Count the lines in the rows below that contain the string "this", with uppercase and lowercase treated as different. Reply with the number alone.

Entries supplied:
BEGIN
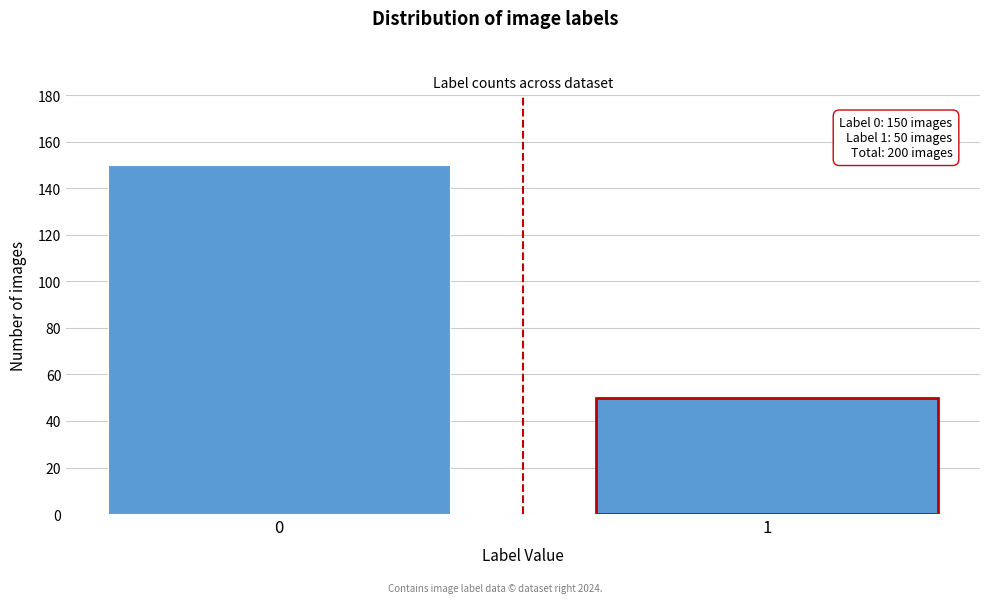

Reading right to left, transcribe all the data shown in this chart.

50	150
END
BEGIN
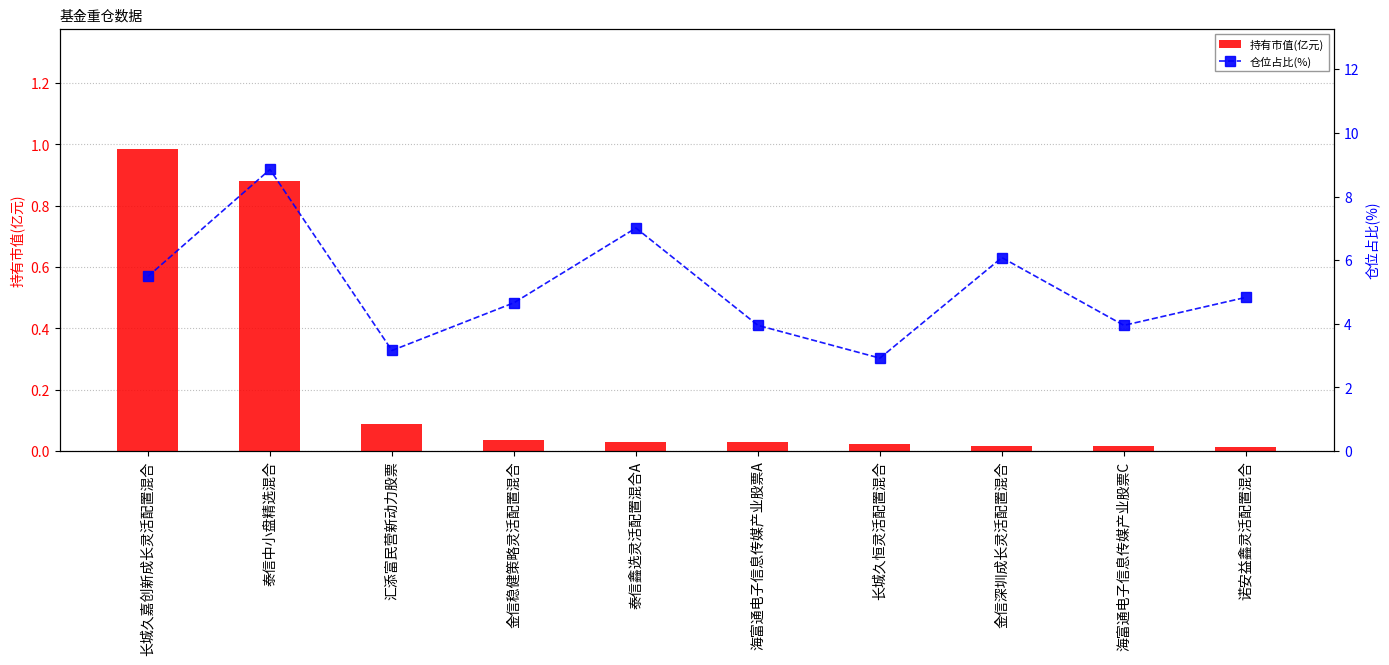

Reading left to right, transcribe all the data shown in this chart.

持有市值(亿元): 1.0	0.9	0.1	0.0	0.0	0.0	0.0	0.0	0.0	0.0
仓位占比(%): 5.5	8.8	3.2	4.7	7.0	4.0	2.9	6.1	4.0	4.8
END
Task result:
2